Esto no debería sorprendernos, porque los datos de las sentencias penales muestran que es significativamente menos probable que los inmigrantes, tanto autorizados como no autorizados, cometan delitos en comparación con las personas que nacieron en el país.
Así que el gobierno de Trump ha estado aterrorizando a familias y niños, abandonando todas las normas de decencia humana, en respuesta a una crisis que ni siquiera existe.
¿De dónde proviene este miedo y odio hacia los migrantes? Parece que en gran medida se debe al miedo a lo desconocido: los estados más antinmigrantes parecen ser lugares, como Virginia Occidental, donde habitan muy pocos inmigrantes.
No obstante, el odio virulento a los inmigrantes no es solo cuestión de personas ignorantes en las zonas rurales.
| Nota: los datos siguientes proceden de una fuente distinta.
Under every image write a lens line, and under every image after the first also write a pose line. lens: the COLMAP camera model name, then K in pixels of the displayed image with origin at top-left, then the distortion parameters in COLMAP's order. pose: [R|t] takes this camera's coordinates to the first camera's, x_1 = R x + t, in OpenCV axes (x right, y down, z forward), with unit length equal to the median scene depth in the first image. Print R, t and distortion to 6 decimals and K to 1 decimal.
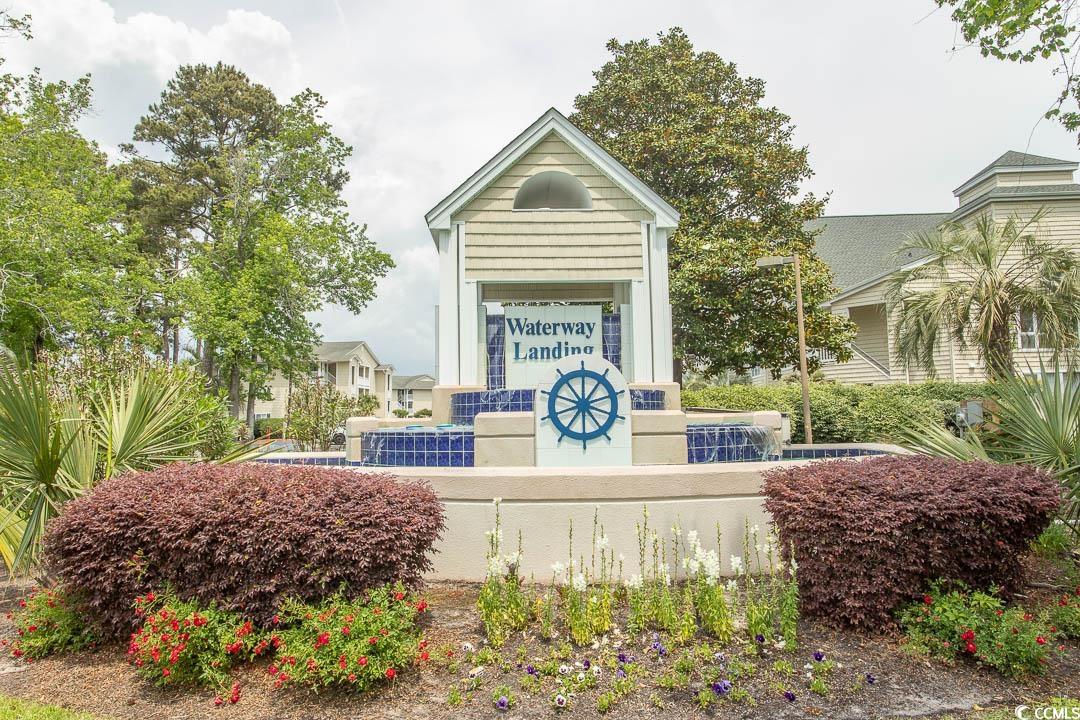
lens RADIAL K [[784.8, 0, 539.1], [0, 784.8, 331.6], [0, 0, 1]] dist [-0.001677, 0.000808]
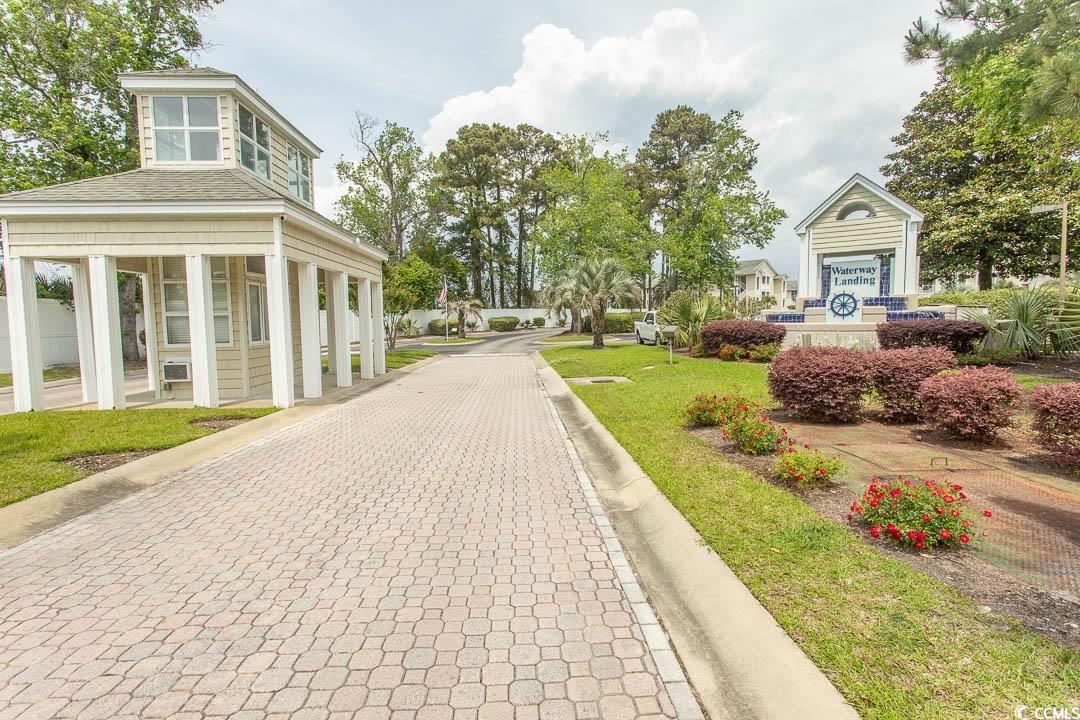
lens RADIAL K [[510.8, 0, 540.0], [0, 510.8, 360.0], [0, 0, 1]] dist [0.004177, 0.000288]
pose [[0.806964, 0.049342, -0.588536, 0.170835], [0.070907, 0.981202, 0.179486, -0.082831], [0.586329, -0.186570, 0.788296, -0.787713]]
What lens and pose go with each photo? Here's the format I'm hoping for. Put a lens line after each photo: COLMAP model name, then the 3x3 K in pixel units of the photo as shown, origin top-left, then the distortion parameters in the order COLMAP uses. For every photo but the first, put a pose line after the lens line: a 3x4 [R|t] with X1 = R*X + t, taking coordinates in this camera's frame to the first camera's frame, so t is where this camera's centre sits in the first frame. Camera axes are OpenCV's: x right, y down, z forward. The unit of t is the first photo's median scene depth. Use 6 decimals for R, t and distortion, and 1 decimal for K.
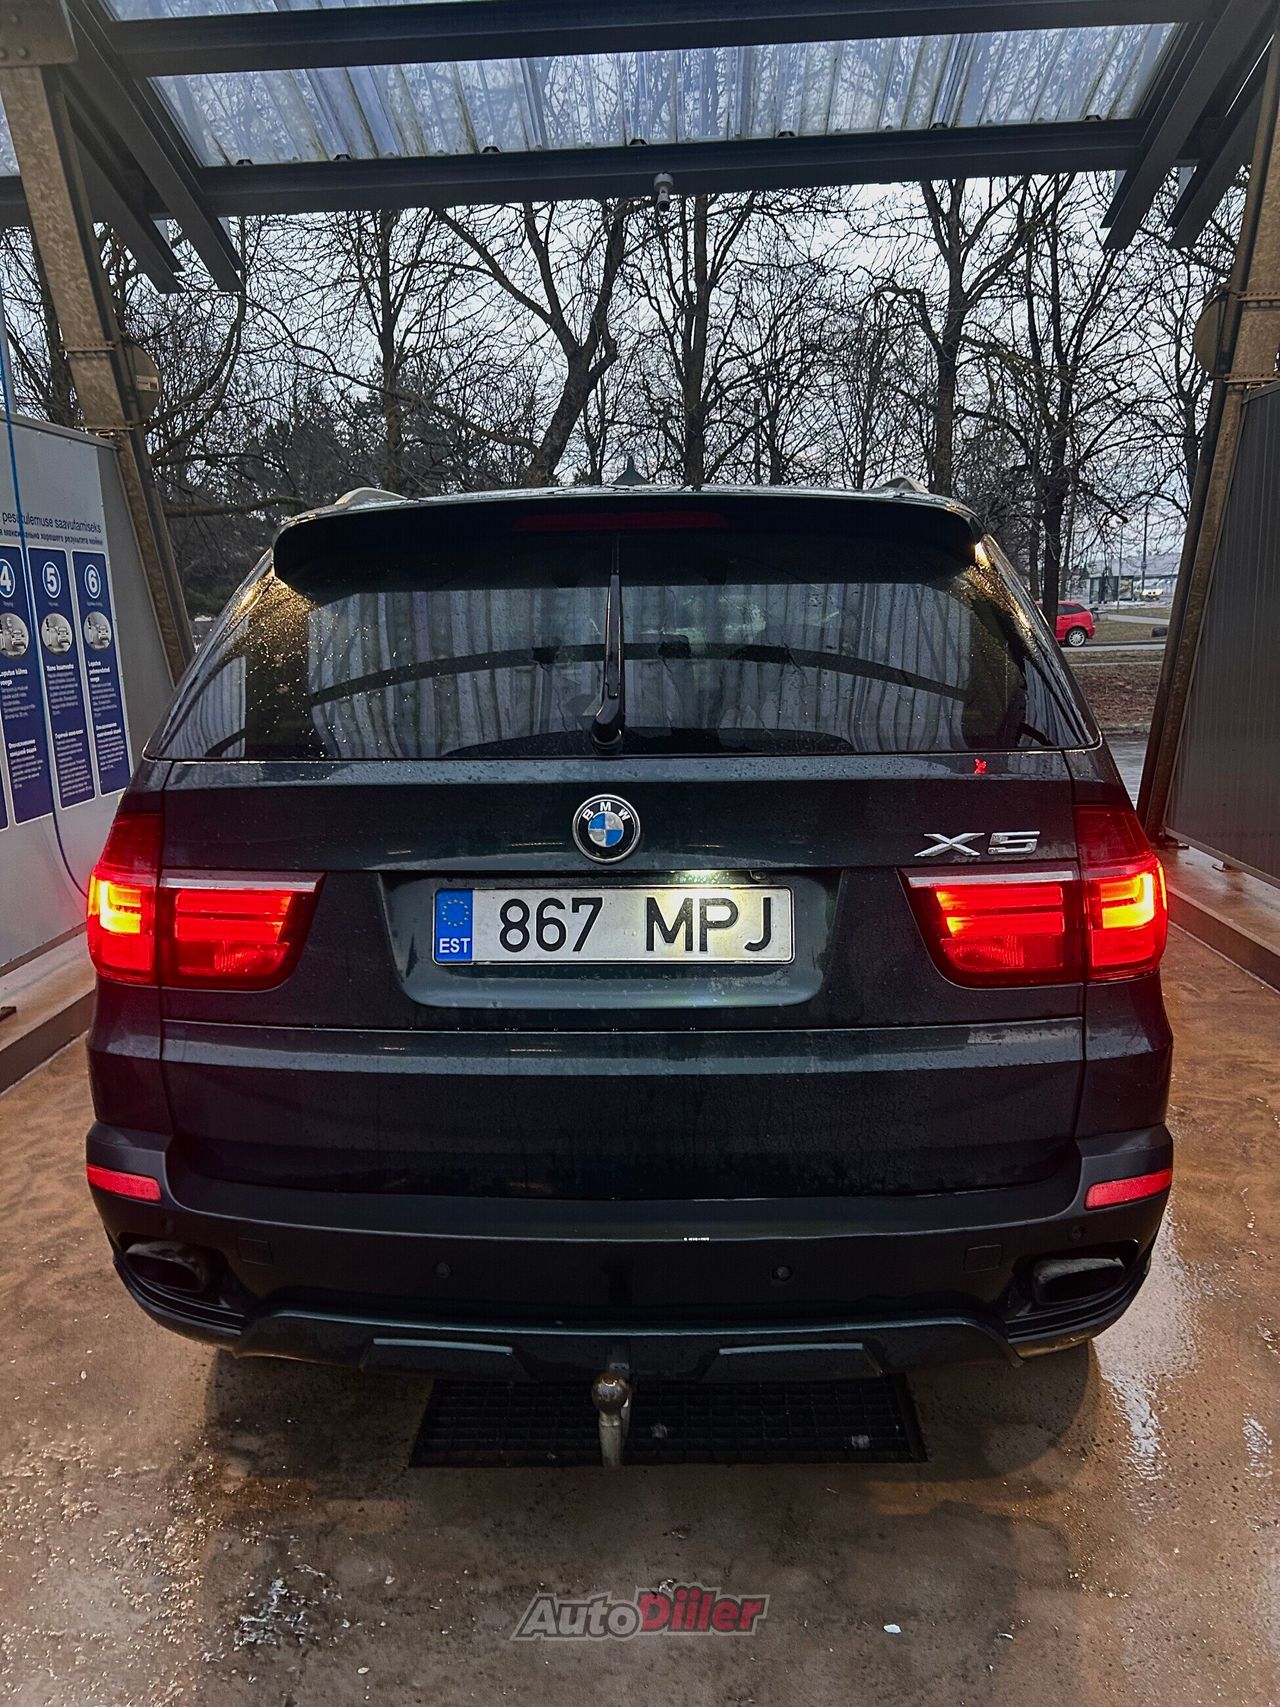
lens RADIAL K [[1271.7, 0, 640.0], [0, 1271.7, 853.5], [0, 0, 1]] dist [0.061308, -0.062858]
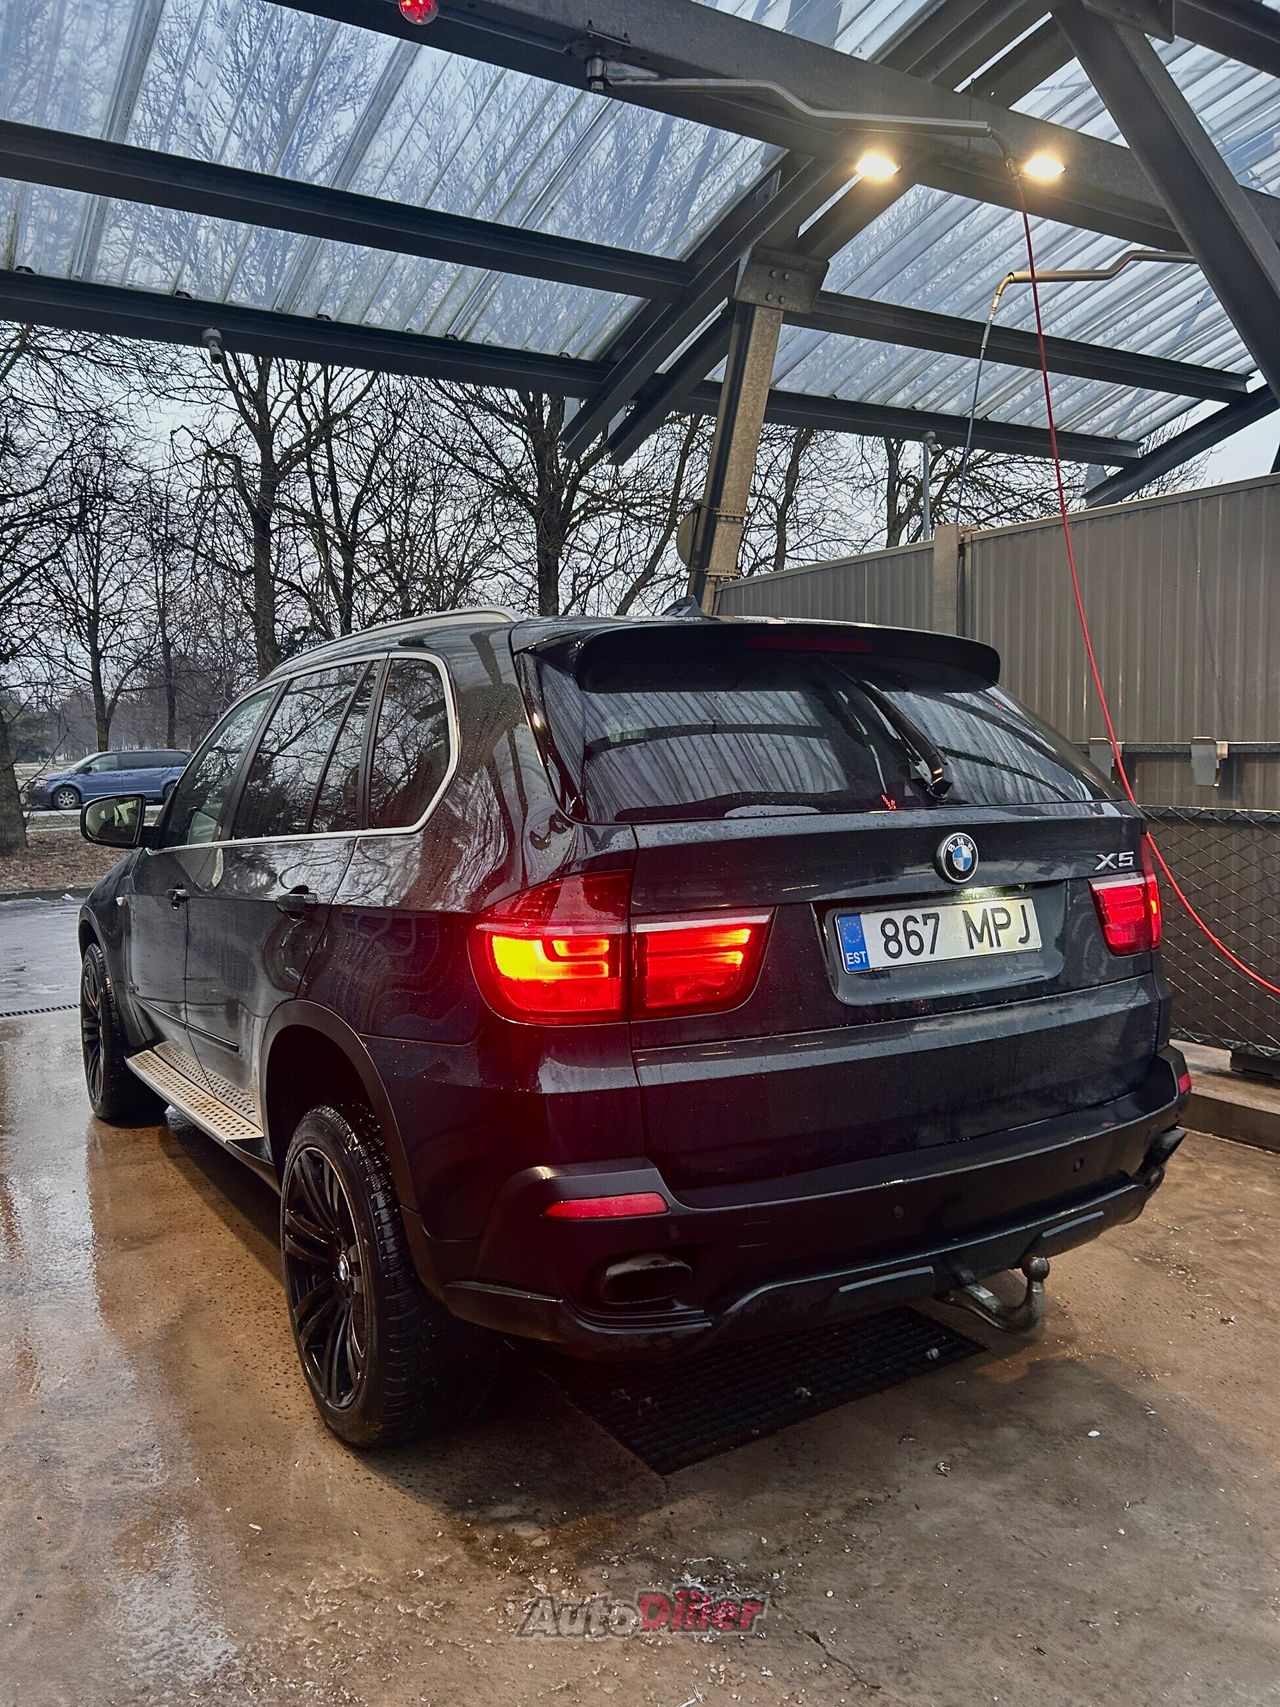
lens RADIAL K [[1270.4, 0, 640.0], [0, 1270.4, 853.5], [0, 0, 1]] dist [0.018881, 0.003954]
pose [[0.827652, -0.034706, 0.560168, -1.033760], [0.101229, 0.990949, -0.088169, 0.058970], [-0.552038, 0.129679, 0.823673, 0.060791]]
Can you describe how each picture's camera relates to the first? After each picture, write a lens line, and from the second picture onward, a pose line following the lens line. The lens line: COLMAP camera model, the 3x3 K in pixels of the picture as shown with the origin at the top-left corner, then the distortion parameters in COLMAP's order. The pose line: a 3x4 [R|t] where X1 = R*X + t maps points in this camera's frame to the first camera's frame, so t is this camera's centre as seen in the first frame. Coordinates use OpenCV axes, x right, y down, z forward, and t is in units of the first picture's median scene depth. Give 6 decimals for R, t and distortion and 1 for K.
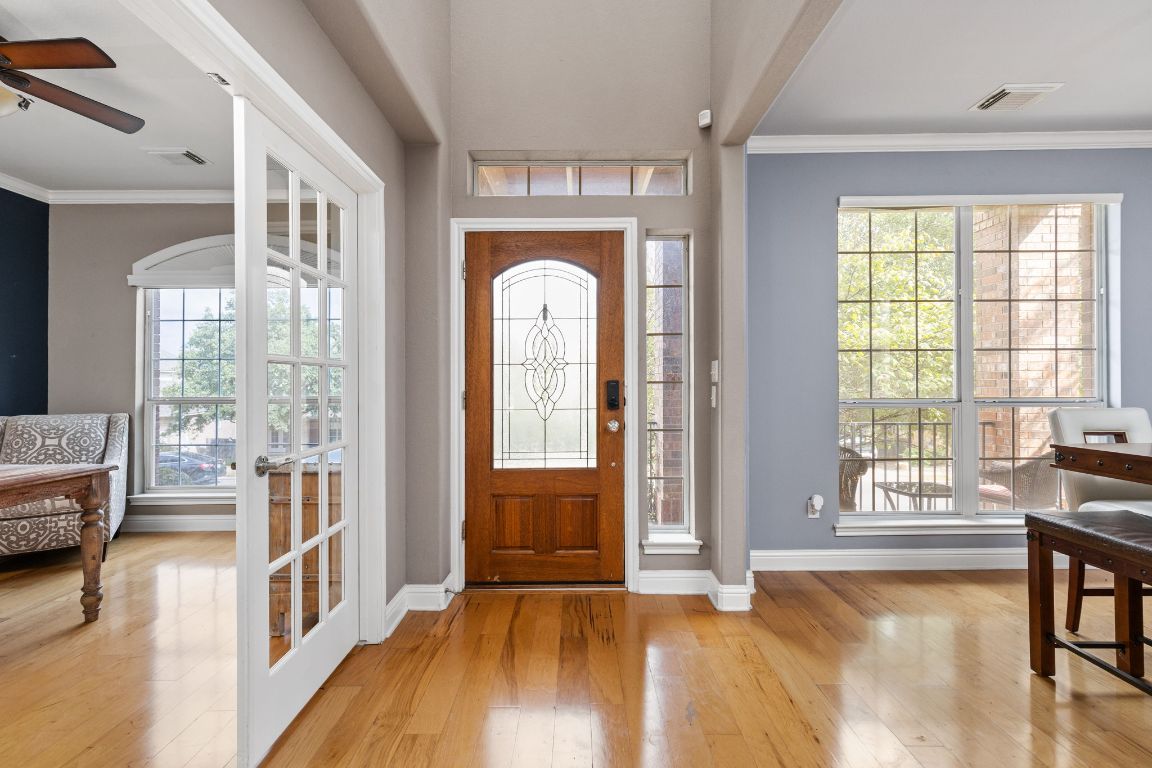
lens RADIAL K [[519.0, 0, 563.6], [0, 519.0, 375.2], [0, 0, 1]] dist [0.003149, 0.000961]
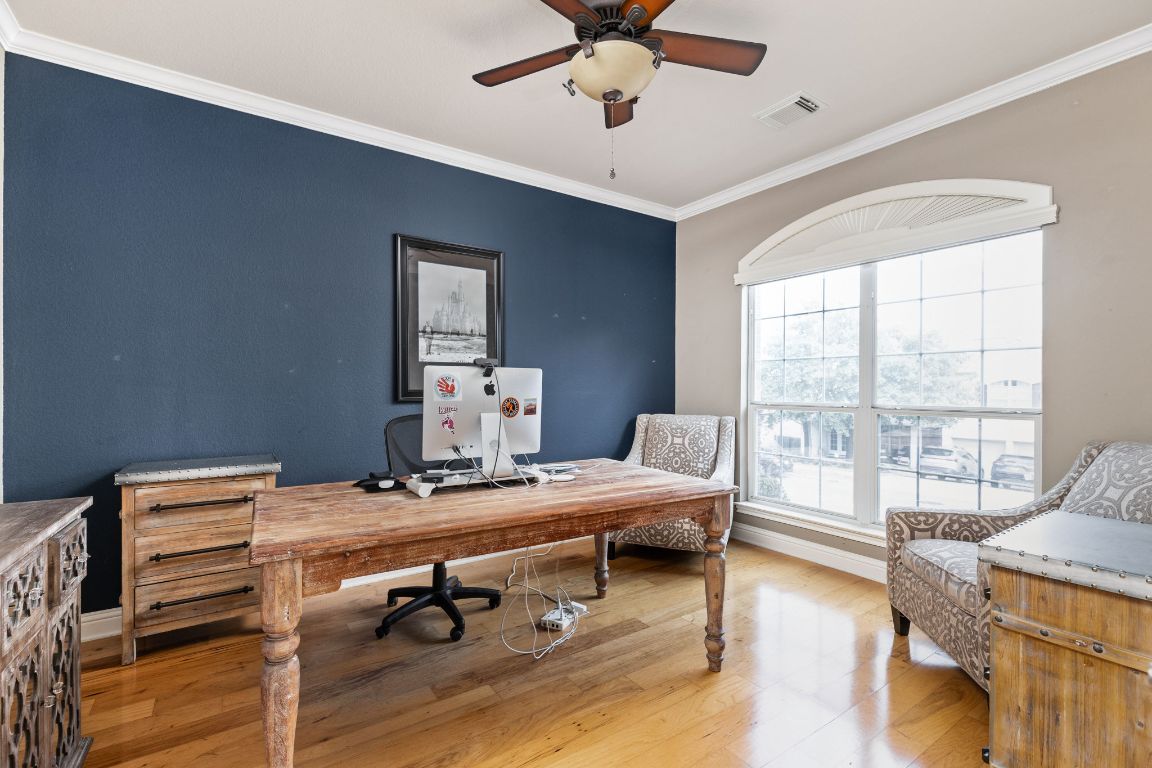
lens RADIAL K [[519.0, 0, 573.4], [0, 519.0, 384.6], [0, 0, 1]] dist [0.003149, 0.000961]
pose [[0.562910, 0.004490, -0.826506, -0.237690], [0.004221, 0.999957, 0.008308, 0.004476], [0.826507, -0.008165, 0.562867, 0.238397]]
Trump mismo es, desde luego, un neoyorquino acaudalado, y gran parte del financiamiento para los grupos antimigrantes proviene principalmente de fundaciones controladas por multimillonarios de derecha. ¿Por qué la gente rica y exitosa acaba odiando a los inmigrantes? A veces me sorprendo pensando en el comentarista televisivo Lou Dobbs, a quien conocía y hasta me caía bien en los primeros años de la década de los 2000, pero quien se ha vuelto un rabioso detractor de la inmigración (y confidente de Trump), y que además actualmente advierte sobre una trama a favor de la inmigración por parte de “la secta de los iluminados del distrito de los expertos, activistas y cabilderos”.
No sé qué motive a esa gente, pero me parece que hemos visto esta película antes, en la historia del antisemitismo.
La cuestión del antisemitismo es que nunca estuvo relacionado con algo que los judíos hicieron en realidad. Siempre se trató de mitos morbosos, a menudo basados en invenciones deliberadas, que se diseminaban de manera sistemática para generar odio.
Por ejemplo, durante siglos, la gente repitió la “calumnia de la sangre”, el argumento de que los judíos sacrificaban a bebés cristianos como parte de su ritual de Semana Santa.
Durante las primeras décadas del siglo XX hubo una diseminación generalizada de Los protocolos de los sabios de Sion, un supuesto plan para que los judíos dominaran el mundo que quizá fraguó la policía secreta rusa (la historia se repite, la primera vez como una tragedia y la segunda, también como tragedia).
El documento falso se distribuyó ampliamente en Estados Unidos gracias a nada más y nada menos que Henry Ford, un antisemita virulento que supervisó la publicación y distribución de medio millón de copias de una traducción al inglés: El judío internacional. Posteriormente, Ford se disculpó por publicar un documento falso, pero el daño estaba hecho.
De nuevo, ¿por qué alguien como Ford —no solo rico, sino además uno de los hombres más admirados de su tiempo— habría tomado ese camino? No lo sé, pero es evidente que esas cosas suceden.
En todo caso, lo importante es entender que las atrocidades que nuestra nación está cometiendo ahora en la frontera no representan una reacción exagerada ni una respuesta mal implementada a algún problema real que necesite resolverse. No hay ninguna crisis migratoria; no hay ninguna crisis de delincuencia inmigrante.
No, la crisis auténtica es el aumento significativo del odio: un odio irracional que no guarda relación alguna con nada que hayan hecho las víctimas. Cualquiera que trate de disculpar ese odio —que intente, por ejemplo, convertirlo en una historia de “ambos lados”— es, de hecho, un defensor de crímenes contra la humanidad.